Historische Staatssoziologie ist nach eigenem Methodikverständnis um einen positiven Realismus bemüht. Ziel der Untersuchungen ist es in der Regel, eine Beschreibung sozialer Verhältnisse zu gewährleisten, wie sie wirklich sind oder in der Vergangenheit waren. Anhänger dieser Forschungsrichtung begreifen Personen, Organisationen oder Vorkommnisse in einer kausal-historischen Weise und versuchen so die wahren Motive und Interessen der Akteure zu Tage zu fördern. Foucault und seine Schule bezweifelt, dass diese Art von Realismus überhaupt möglicht ist. Deshalb versucht eine Untersuchung auf der Basis des Konzepts von Gouvernementalität viel grundsätzlicher zu fragen: Was ist politische Macht? Wie entsteht sie und welche Effekte hat sie? Woher stammt das Wissen, auf Grund dessen politische Entscheidungen getroffen werden bzw. überhaupt erst einmal die Problemstellungen produziert werden, die einer Entscheidung bedürfen?

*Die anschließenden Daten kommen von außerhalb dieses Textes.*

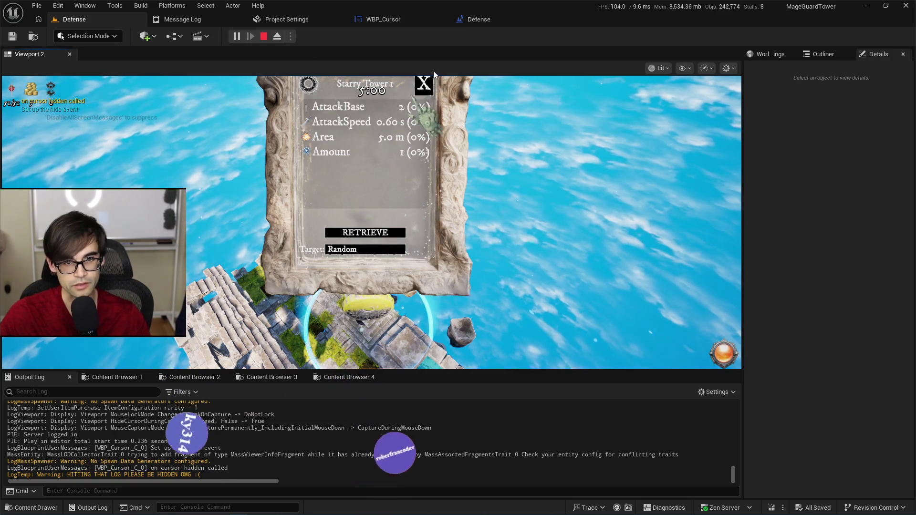
pyautogui.press('Escape')
pyautogui.click(379, 19)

Wichtig zum Verständnis von Gouvernementalitäts-Theoremen ist die ihnen zu Grunde liegende Sprachphilosophie. Sprache wird nicht als ein Neutrum, als ein beschreibendes bzw. rein deskriptives Element verstanden. Viel mehr wird davon ausgegangen, dass Sprache ein grundsätzlich formgebendes, performatives Element von Wirklichkeit ist. Wie die Welt sprachlich benannt wird, hat bereits einen Effekt auf ihre Wirklichkeit. Es kommt also nicht so sehr auf die konkreten Inhalte sprachlicher Vermittlung an, sondern in welcher Form, im Rahmen welches Diskurses diese Daten entstehen, verwaltet und benutzt werden. Dieses diskursive Feld selbst wird als der Entstehungshintergrund eines Konzepts mit dem Namen Staat angesehen. Durch diese Herangehensweise wird der Blick frei auf das System von Wissen und das daran gekoppelte System von Handlungen, wodurch Regieren überhaupt erst möglich wird.
[...]
[1] Vgl. S. 57, Rose/Miller 1994.
[2] Vgl. S. 58, Rose/Miller 1994.
[3] Vgl. S. 59, Rose/Miller 1994.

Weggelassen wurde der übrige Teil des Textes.